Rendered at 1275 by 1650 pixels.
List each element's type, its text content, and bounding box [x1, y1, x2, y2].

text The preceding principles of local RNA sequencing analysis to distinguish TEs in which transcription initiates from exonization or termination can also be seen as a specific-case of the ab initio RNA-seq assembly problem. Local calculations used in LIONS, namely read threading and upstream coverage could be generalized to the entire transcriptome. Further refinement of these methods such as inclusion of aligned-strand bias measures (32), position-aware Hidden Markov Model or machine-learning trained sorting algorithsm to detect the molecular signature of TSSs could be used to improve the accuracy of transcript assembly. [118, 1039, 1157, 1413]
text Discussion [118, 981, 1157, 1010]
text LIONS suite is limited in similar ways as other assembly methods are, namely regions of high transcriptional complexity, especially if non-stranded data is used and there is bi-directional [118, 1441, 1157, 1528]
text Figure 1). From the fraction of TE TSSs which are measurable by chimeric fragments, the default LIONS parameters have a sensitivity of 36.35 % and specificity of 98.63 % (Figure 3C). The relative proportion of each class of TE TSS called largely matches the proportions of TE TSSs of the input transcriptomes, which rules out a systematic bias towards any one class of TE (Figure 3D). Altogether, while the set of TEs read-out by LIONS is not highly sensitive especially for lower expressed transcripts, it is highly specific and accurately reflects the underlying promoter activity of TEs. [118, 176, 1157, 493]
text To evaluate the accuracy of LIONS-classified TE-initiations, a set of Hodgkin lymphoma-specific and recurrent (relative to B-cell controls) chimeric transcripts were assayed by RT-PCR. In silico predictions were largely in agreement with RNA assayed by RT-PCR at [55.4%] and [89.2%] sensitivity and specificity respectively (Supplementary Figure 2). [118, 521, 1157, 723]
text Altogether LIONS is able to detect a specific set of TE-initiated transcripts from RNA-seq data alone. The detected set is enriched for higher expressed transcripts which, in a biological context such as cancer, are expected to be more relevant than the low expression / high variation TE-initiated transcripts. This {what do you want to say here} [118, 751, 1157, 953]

## Task goal
Where a line above contains the string "each", tally it, then give the number alone.

## Expected output
2